Document Description
Manifesto The founding statement of agentegrity as a discipline
Specification Full technical specification (properties, layers, controls, scoring)
Glossary Vocabulary of the discipline, defined precisely
Adversarial Layer Self-defense verification architecture
Cortical Layer Self-stability verification architecture
Governance Layer Policy enforcement and audit architecture

Design Principles

  1. Self-securing capability is the goal. Verification is the methodology. The framework exists because agents need to be able to secure themselves. The scoring system is how we prove they can. Without the underlying capability, the score is theater. Without the verification methodology, the capability is unprovable. Both are required.

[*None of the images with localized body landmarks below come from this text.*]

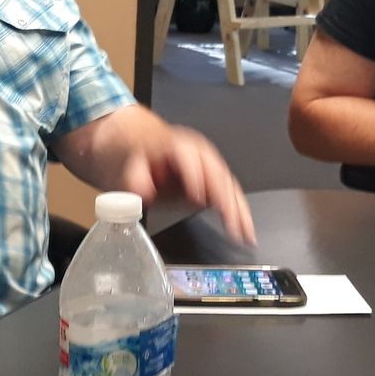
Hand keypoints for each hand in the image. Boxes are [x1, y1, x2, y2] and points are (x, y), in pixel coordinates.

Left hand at [116, 122, 256, 245]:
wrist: (144, 143)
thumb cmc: (139, 154)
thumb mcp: (128, 163)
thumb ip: (135, 177)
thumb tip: (144, 191)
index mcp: (177, 145)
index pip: (190, 159)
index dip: (195, 177)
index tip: (198, 197)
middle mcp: (198, 151)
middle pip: (217, 173)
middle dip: (226, 199)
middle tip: (232, 224)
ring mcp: (209, 163)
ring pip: (229, 184)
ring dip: (239, 208)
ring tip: (246, 233)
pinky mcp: (215, 176)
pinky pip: (231, 191)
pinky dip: (239, 209)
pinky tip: (245, 227)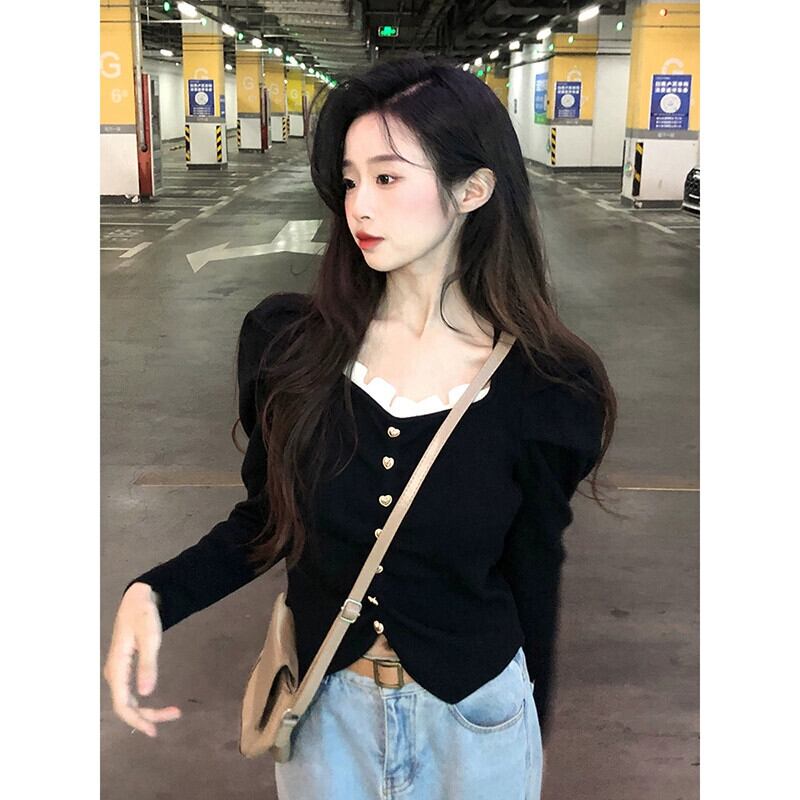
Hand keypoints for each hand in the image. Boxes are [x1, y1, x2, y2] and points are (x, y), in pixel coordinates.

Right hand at [103, 582, 181, 737]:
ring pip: (129, 701)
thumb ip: (148, 665)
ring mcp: (118, 672)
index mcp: (116, 667)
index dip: (137, 720)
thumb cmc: (143, 615)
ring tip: (172, 712)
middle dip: (147, 716)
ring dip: (147, 710)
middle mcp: (114, 673)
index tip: (155, 730)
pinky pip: (130, 693)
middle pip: (126, 706)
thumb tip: (146, 693)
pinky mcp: (124, 669)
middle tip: (175, 714)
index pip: (122, 704)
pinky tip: (154, 706)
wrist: (138, 599)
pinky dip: (144, 702)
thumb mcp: (150, 637)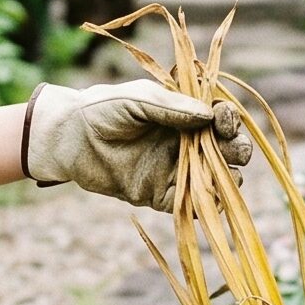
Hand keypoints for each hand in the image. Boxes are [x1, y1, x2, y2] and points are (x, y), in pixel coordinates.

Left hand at [23, 78, 251, 212]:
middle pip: (228, 149)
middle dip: (237, 148)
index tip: (224, 120)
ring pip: (217, 178)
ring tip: (218, 171)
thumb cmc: (101, 110)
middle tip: (232, 148)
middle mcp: (185, 142)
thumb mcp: (136, 99)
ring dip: (226, 176)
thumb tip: (208, 115)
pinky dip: (206, 204)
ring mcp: (175, 170)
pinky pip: (192, 204)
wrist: (68, 139)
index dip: (229, 120)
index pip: (220, 118)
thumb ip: (170, 107)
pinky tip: (208, 198)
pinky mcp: (161, 195)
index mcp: (183, 114)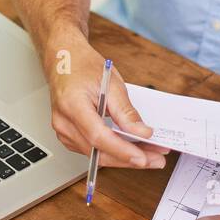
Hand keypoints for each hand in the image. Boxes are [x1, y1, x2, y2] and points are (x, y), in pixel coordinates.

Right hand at [42, 27, 169, 168]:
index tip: (142, 158)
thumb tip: (142, 132)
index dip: (121, 150)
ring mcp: (63, 131)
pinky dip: (112, 151)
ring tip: (149, 153)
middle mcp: (64, 122)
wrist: (64, 60)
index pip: (98, 136)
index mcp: (72, 105)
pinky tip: (129, 148)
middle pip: (98, 151)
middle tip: (156, 159)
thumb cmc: (83, 66)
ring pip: (96, 155)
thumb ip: (126, 111)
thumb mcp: (111, 83)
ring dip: (123, 157)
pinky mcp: (68, 135)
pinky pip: (92, 150)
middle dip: (129, 159)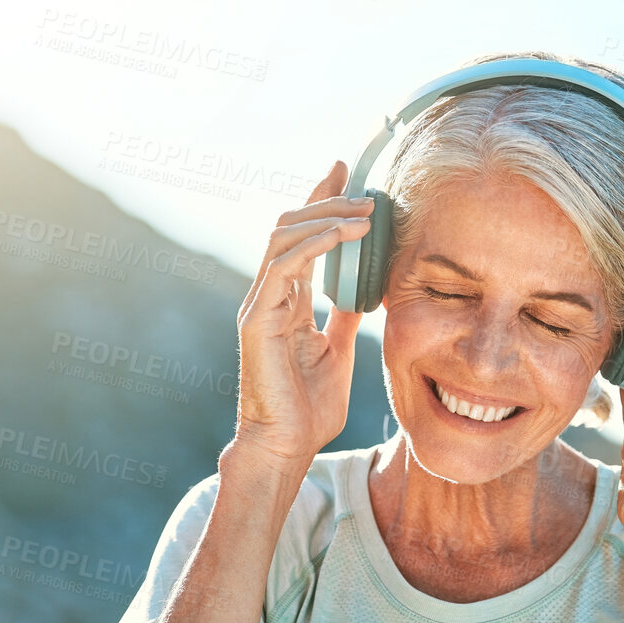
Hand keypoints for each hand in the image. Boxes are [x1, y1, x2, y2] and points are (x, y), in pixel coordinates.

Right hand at [231, 160, 374, 470]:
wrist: (286, 446)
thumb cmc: (309, 409)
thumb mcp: (339, 351)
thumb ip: (344, 316)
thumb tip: (365, 289)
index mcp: (286, 301)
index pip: (301, 238)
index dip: (322, 202)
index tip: (349, 174)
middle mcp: (268, 296)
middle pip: (289, 227)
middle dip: (326, 200)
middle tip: (365, 188)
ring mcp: (259, 305)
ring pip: (283, 237)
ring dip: (326, 217)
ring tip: (366, 212)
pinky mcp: (257, 319)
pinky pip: (283, 266)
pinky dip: (315, 245)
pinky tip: (345, 236)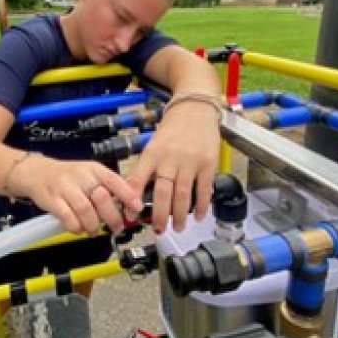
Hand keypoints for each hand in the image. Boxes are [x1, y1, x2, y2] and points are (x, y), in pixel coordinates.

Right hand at [17, 157, 143, 234]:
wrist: (37, 173)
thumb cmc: (68, 177)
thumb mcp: (90, 174)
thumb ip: (108, 188)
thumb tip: (129, 207)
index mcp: (94, 169)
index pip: (115, 180)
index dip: (128, 196)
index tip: (136, 209)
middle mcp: (81, 176)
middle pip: (102, 198)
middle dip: (112, 217)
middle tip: (117, 227)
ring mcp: (65, 188)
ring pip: (86, 210)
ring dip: (94, 225)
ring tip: (95, 230)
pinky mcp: (52, 200)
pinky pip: (68, 218)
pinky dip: (76, 228)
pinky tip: (79, 228)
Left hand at [127, 101, 219, 232]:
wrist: (195, 108)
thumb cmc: (173, 128)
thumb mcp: (153, 144)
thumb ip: (146, 168)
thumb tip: (135, 194)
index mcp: (152, 153)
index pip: (138, 179)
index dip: (132, 199)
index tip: (130, 215)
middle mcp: (170, 158)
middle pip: (162, 192)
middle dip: (159, 215)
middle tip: (158, 229)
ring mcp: (190, 161)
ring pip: (183, 194)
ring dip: (179, 215)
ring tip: (178, 228)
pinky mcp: (208, 163)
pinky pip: (204, 189)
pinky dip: (201, 205)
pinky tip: (197, 216)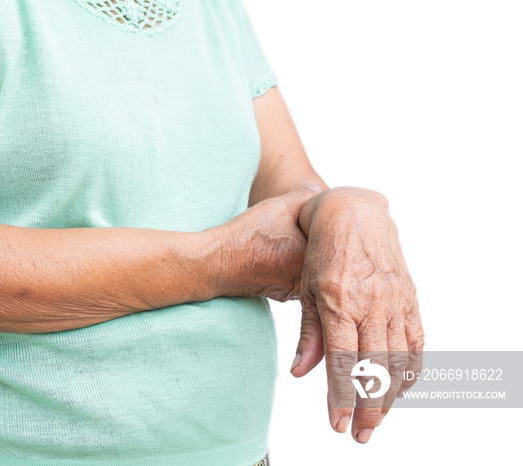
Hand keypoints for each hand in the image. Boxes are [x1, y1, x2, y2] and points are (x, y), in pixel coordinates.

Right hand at [214, 184, 321, 300]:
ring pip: (306, 267)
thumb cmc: (250, 234)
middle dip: (314, 240)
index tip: (316, 216)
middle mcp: (308, 280)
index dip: (327, 224)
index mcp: (315, 259)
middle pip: (321, 256)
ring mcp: (293, 291)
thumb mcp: (281, 205)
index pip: (332, 240)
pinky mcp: (279, 294)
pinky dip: (286, 265)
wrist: (217, 262)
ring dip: (300, 254)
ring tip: (287, 239)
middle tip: (303, 225)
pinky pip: (292, 276)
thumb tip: (319, 192)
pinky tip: (275, 253)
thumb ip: (306, 195)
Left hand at [292, 187, 424, 442]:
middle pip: (375, 368)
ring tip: (379, 419)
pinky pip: (415, 338)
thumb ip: (308, 334)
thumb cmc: (321, 251)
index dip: (342, 398)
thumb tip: (301, 374)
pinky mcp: (408, 295)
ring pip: (398, 358)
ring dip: (391, 395)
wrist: (352, 210)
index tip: (338, 424)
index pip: (344, 363)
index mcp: (340, 302)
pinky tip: (403, 386)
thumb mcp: (306, 289)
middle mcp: (371, 304)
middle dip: (369, 408)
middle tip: (361, 435)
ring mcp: (393, 299)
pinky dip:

  2. Composition layer, not model layer. Better base models do not eliminate the need for agent-level verification. They make compositions more capable and therefore more dangerous when compromised. The framework is positioned at the composition layer specifically because that's the layer model improvements don't close.

  3. Defense-in-depth, not defense-in-replacement. Guardrails, runtime monitors, and network controls remain essential. Agentegrity adds a layer that sits inside the agent's decision process where exogenous controls cannot reach. The two complement each other.

  4. Cryptographic, not observational. "We monitored the agent and it looked fine" is not assurance. Attestation records produced by this library are signed, chained, and independently verifiable. Verification means you can prove what the agent's state was at a point in time, not just that someone watched it.

  5. Open standard, plural implementations. The specification is open. The reference implementation is Apache 2.0. Other implementations are welcome from any vendor, any framework, any deployment context. The integrity of autonomous agents is too important to be proprietary, and a single-vendor standard isn't a standard.

  6. Honest about limitations. Every claim the library makes is defensible in writing. When checks can't run, they say so. When the implementation is a pattern-based reference rather than semantic analysis, the README says so. The worst possible outcome for this project is a published benchmark showing that our claims are louder than our implementation. We avoid that outcome by being the first to name limitations.


Contributing

We welcome contributions. See CONTRIBUTING.md for guidelines.

Priority areas for v0.2:

  • Claude Agent SDK framework adapter
  • LLM-backed cortical check implementations
  • Self-recovery verification
  • Async evaluator pipeline
  • Compliance report generation

Priority areas for v0.3 and beyond:

  • Additional framework adapters (LangGraph, OpenAI Agents SDK, CrewAI)
  • Domain-specific validator libraries (healthcare, finance, embodied)
  • Language ports (TypeScript, Go, Rust)
  • Formal verification of layer interactions

Citation

If you use the Agentegrity Framework in research or production, please cite:

@misc{agentegrity2026,
  title={The Agentegrity Framework: Building and Verifying Self-Securing Autonomous AI Agents},
  author={Cogensec Research},
  year={2026},
  url={https://github.com/requie/agentegrity-framework}
}

License

Apache License 2.0. See LICENSE for details.


Agentegrity is a Cogensec Research initiative. The discipline is open. The framework is open. The code is open. We invite researchers, practitioners, and organizations building or deploying autonomous AI agents to adopt, implement, extend, and critique it.